Your goal:
Starting with the line that contains "ring pip: (448, 297)" and stopping after the line that contains "thumb ip: (615, 354)", copy the entries below exactly. Include nothing else.

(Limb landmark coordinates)
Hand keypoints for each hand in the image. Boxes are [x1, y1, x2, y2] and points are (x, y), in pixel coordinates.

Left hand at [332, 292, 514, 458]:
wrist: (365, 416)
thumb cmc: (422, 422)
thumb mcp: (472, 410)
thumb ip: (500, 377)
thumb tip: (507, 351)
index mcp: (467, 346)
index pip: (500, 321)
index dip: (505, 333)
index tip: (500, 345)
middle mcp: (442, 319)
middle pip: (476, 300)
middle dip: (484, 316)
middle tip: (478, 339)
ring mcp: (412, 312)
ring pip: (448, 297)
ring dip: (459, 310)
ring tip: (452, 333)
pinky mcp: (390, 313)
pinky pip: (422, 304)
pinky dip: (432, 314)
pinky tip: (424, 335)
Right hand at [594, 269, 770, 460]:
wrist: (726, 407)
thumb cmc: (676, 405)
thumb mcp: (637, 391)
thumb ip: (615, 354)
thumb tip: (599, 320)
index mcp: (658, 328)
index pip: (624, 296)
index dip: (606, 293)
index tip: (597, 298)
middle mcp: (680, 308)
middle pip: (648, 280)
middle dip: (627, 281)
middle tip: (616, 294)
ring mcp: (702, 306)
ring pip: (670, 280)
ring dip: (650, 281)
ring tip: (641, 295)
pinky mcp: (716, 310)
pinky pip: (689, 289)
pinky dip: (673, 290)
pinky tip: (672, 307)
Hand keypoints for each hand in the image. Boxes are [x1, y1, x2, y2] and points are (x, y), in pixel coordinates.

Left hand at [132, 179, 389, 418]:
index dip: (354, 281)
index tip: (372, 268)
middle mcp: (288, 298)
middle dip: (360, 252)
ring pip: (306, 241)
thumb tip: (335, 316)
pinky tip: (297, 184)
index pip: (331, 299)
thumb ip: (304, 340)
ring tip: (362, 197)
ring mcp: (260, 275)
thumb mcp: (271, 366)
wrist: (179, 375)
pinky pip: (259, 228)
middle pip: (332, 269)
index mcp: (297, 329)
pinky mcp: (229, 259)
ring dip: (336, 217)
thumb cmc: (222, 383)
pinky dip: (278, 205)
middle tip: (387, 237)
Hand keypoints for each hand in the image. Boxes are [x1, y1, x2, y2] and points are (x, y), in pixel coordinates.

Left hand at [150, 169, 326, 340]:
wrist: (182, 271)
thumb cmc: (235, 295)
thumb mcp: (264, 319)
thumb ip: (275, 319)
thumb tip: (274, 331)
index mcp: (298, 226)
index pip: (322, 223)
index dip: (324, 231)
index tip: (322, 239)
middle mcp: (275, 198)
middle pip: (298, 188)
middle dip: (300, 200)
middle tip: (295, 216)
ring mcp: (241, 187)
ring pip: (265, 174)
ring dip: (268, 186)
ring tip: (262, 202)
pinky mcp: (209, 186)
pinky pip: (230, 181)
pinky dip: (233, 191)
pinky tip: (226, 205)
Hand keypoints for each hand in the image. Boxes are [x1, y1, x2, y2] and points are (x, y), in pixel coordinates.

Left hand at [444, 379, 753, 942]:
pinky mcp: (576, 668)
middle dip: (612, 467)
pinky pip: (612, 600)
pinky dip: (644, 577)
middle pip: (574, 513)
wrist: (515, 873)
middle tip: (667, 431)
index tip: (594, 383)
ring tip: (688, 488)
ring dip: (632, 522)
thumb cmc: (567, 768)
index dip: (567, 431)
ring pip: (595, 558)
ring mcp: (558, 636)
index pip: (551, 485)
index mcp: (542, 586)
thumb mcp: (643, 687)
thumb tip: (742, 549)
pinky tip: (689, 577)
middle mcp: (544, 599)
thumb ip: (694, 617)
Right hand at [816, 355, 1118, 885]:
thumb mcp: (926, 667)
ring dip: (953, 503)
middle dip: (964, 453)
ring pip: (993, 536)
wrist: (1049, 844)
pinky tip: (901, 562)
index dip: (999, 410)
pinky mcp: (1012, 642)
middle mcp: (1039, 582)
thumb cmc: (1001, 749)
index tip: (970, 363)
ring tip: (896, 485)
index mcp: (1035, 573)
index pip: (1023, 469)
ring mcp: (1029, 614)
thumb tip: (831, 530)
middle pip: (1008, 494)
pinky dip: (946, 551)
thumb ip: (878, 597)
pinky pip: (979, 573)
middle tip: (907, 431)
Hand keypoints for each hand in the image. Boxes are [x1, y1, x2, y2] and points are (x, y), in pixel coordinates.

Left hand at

---

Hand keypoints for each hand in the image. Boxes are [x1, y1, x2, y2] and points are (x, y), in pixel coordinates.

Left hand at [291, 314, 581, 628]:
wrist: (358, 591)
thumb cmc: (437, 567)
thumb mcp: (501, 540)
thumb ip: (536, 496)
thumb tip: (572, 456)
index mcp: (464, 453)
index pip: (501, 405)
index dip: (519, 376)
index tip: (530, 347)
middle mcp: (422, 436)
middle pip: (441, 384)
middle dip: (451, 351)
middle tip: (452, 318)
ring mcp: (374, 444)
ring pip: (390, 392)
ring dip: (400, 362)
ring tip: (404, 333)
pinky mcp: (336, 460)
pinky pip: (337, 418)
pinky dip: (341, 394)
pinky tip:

Result:
ring pip: (448, 297)
ring dip: (459, 310)
ring tip: (452, 333)
pinky mcp: (390, 313)
pinky pip: (422, 304)
pinky dip: (432, 314)
pinky tip: (424, 335)
Right hand at [594, 269, 770, 460]:
wrist: (726, 407)
thumb cmc: (676, 405)
thumb mcp: (637, 391)
thumb ip: (615, 354)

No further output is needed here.